変身
シュウはユイの作った朝食を綺麗に食べ終えていた。
「ご馳走様でした! 本当においしかったです! ありがとうございました!」
手を合わせ、素早く深くお辞儀をする。体育会系か、ここは運動部の合宿所か、とユイは思わずツッコミたくなった。
「……コーヒー、好き?」
「え。はい、好きです」
「これ、とってもおいしいやつなんだ」
ユイは食後のコーヒーを丁寧に淹れた。ちょっと値段の張る専門店のいいコーヒー。北欧風のイメージでまとめられたナチュラルで清潔感のある女性らしいユイの部屋は、たちまち安らぐ香りに満たされた。友達が遊びに来てくれたときや、自分が頑張ったときに自分へのご褒美として淹れる、とっておきのコーヒーだった。
「それで……、私の家にいるっていうわけ?」
一通り昨晩のことを聞いたが、あまりに現実離れした話なので、まるごと受け入れるわけにはいかなかった。しかし、とユイは思った。凛とした佇まい、聞き手であるユイを気遣いながら話す一方的ではないシュウの穏やかな声、ときに強く真剣な光を瞳に宿すけれども柔らかな表情、それから綺麗な箸の運び方――気持ちいいくらい私の作ったごはんをどんどん食べてくれる!
それらを知るうちに、確実にわかったことがある。それは、彼の話は奇想天外なものではあるけれど、彼にとっては「真実」なのだということ――このひとに、他意はない。自分が信じることを、ただ真摯に話しているのだ――ユイはそう解釈した。
でも、そうは思っても、その「仮説」もなんだか納得がいかなかった。
――このひとが「妄想」とか「思い込み」で生きているとも思えない……。今のこの状況を、目の前の不思議な魅力を持つこのひとを、一体どう判断したらよいのだろう。そして、私の不安との奇妙な符合は一体……。

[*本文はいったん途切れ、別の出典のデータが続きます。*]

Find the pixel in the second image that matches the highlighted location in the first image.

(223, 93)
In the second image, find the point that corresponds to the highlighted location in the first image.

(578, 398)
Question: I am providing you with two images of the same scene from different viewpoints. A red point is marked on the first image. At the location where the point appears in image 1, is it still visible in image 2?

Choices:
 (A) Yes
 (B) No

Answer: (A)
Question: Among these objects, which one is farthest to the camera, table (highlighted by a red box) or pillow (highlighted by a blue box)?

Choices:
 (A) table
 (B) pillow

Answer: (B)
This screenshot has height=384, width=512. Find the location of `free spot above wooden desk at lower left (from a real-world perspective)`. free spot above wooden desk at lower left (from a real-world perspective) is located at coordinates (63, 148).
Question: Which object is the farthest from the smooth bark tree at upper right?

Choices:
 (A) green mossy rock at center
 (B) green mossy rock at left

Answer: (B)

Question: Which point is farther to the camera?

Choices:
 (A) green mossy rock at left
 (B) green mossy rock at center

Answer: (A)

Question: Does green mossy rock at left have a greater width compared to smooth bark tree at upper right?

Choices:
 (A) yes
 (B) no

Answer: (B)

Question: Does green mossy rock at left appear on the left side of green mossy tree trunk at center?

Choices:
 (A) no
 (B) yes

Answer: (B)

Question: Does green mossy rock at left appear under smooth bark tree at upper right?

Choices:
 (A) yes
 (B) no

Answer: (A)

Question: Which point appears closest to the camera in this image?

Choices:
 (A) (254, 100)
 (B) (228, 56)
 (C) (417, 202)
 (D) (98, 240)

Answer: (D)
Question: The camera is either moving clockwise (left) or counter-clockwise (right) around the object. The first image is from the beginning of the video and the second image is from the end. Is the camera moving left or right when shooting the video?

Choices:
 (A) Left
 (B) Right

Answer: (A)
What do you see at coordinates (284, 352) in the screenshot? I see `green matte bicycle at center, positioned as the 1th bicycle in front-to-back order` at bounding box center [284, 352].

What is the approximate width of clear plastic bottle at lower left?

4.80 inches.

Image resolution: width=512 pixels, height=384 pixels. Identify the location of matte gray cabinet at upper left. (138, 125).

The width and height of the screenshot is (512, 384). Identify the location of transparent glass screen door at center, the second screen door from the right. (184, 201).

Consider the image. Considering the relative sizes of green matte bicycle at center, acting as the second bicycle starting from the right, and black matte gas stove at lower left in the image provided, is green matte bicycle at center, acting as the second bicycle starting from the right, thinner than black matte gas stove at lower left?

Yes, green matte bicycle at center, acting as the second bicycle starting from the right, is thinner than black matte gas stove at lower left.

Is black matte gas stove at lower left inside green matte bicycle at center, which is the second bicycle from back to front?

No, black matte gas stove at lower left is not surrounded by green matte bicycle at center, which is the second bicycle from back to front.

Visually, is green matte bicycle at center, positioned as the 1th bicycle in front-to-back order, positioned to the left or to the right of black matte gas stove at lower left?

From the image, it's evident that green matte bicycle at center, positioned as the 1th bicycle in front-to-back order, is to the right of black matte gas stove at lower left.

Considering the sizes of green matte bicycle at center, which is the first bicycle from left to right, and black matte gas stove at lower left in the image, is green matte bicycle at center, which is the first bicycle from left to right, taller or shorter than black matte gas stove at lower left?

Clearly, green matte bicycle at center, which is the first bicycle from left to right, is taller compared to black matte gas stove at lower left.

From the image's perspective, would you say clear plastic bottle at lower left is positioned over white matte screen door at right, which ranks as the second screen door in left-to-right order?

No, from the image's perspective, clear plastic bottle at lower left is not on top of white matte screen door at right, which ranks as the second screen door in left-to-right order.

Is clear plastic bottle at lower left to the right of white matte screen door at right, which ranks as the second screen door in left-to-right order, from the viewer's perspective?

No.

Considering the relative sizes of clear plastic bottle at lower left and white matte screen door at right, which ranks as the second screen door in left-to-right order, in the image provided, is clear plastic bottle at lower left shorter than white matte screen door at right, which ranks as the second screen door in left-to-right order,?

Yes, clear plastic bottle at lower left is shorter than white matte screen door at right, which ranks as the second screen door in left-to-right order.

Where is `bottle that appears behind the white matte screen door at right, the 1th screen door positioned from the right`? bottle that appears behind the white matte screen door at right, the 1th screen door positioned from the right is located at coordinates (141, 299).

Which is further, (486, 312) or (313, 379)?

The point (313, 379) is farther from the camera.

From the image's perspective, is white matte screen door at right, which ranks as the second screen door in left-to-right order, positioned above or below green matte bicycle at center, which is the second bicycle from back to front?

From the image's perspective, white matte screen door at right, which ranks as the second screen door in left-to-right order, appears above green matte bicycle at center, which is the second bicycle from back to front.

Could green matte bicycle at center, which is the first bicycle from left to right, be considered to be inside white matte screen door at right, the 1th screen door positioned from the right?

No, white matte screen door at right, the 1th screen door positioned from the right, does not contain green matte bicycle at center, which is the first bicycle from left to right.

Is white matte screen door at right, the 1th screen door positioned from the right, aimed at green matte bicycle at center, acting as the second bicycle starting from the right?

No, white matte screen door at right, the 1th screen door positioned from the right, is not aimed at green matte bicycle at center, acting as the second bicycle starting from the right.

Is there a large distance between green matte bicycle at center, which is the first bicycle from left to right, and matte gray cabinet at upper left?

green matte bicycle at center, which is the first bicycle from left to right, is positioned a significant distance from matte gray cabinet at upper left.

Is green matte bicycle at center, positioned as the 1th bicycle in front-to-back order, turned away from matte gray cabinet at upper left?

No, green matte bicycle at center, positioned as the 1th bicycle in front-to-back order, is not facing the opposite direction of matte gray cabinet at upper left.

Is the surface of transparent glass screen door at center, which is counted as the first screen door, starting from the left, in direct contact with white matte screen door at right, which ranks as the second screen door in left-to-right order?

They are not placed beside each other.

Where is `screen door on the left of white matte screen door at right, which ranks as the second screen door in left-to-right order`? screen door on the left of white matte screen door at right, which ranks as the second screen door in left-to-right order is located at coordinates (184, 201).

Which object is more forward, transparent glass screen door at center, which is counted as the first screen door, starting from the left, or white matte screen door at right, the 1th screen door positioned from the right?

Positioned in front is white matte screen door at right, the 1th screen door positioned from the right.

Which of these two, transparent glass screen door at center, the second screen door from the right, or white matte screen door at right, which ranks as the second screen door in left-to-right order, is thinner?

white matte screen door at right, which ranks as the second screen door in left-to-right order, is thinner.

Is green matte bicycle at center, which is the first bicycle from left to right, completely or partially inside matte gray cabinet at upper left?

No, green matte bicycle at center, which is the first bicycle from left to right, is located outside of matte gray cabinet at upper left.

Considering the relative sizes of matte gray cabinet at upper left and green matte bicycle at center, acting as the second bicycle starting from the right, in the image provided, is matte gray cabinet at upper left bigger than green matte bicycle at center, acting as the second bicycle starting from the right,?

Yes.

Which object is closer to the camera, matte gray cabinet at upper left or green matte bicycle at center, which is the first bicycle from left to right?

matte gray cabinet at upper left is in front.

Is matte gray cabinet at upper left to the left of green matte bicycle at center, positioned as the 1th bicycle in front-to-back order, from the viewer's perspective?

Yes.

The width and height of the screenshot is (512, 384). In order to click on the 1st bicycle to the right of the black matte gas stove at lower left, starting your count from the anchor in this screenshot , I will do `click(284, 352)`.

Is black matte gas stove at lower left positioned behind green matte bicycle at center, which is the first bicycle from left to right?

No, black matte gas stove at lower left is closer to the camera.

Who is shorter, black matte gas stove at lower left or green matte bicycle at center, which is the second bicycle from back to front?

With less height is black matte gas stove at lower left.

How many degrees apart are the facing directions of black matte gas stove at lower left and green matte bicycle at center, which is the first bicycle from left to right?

悪夢を見続けていることや漠然とした不安を抱えていることを言い当てたのはただの偶然、と思いつつ、無視できないなにかがあるとユイは感じていた。
とりあえず、なにか訊いてみよう、ブラックコーヒーを一口飲んでから、ユイは口を開いた。
「ええと、それじゃ、キツネ……」
――なんて名前だっけ。
「狐ヶ月シュウです。シュウでいいです。ユイさん」
自分の名を不意に呼ばれてユイはどきりとする。
「あ! 誤解のないように言っておきますが、昨晩ご自分から名字じゃなく名前で呼び合おうって……」
慌ててシュウは弁解した。なんでも昨晩ユイは、「私のことはユイって呼んで! あなたのことはシュウって呼ぶ!」と十回くらい高らかに宣言していたという。
「十回……」
下心うんぬんのやりとりも十回、名前の呼び方でも十回、つくづくめんどくさいやりとりだったろうなあと自分のことながらユイは内心頭を抱えた。
――あ……!
唐突に、ユイは進行し続けていた異変に気付いた。
――まさか、そんな、どうして……!
つい先程までなにかを訊こうと思っていた。しかしその前に、すでにユイはシュウの話を信じる気持ちになっていた。目の前に、はっきりとした奇跡が出現していたのだ。目の前に提示された小さな奇跡。今まで青だったシュウの髪や瞳が、ゆっくりと時間をかけて、静かに、密やかに、黒い色へと変貌を遂げていたのである。
光の加減でそう見えるのかと思っていた。しかし話が進むにつれ、シュウの髪や瞳の色は、少しずつ、少しずつ、しかし確実に変わっていった。閉じていた花びらがほどけていくような自然な変化。気がつけば今でははっきりと、漆黒の髪、茶色がかった黒の瞳に変わっていた。
「そんな、不思議なことって……。本当に……? ということはもしかして……。もしかして、今までの話もすべて、本当……?」
「やっと、私の話を信じてくださるようですね。よかった……。私が力を使ったとき、そしてその後しばらくは、髪と瞳が青の色になっているんです。昨晩貴女にお会いしたときは普通の黒髪に黒い目でした。普通の日本人の髪と目、それが通常の私の姿です」
いくら酔っていても、さすがに髪や瞳の色が青かったら少しは印象に残るだろう。昨晩はまったく普通の色だったから、今朝初めてシュウと出会った気がしていたのだ、ユイは合点がいった。
シュウの美しい顔には疲労の影が色濃く見えた。
「ユメクイとの戦いはこれからです。それにしても、私の特殊な体質がたまには役に立つものですね。信じてもらえて本当に……、よかった……」
安心したのか、おなかがいっぱいになったせいもあるからか、言い終えるか終えないうちに、シュウはばったりと倒れるようにその場で眠ってしまった。
「えーっ!? そこで寝るーっ!?」
思わずツッコミを入れるユイだった。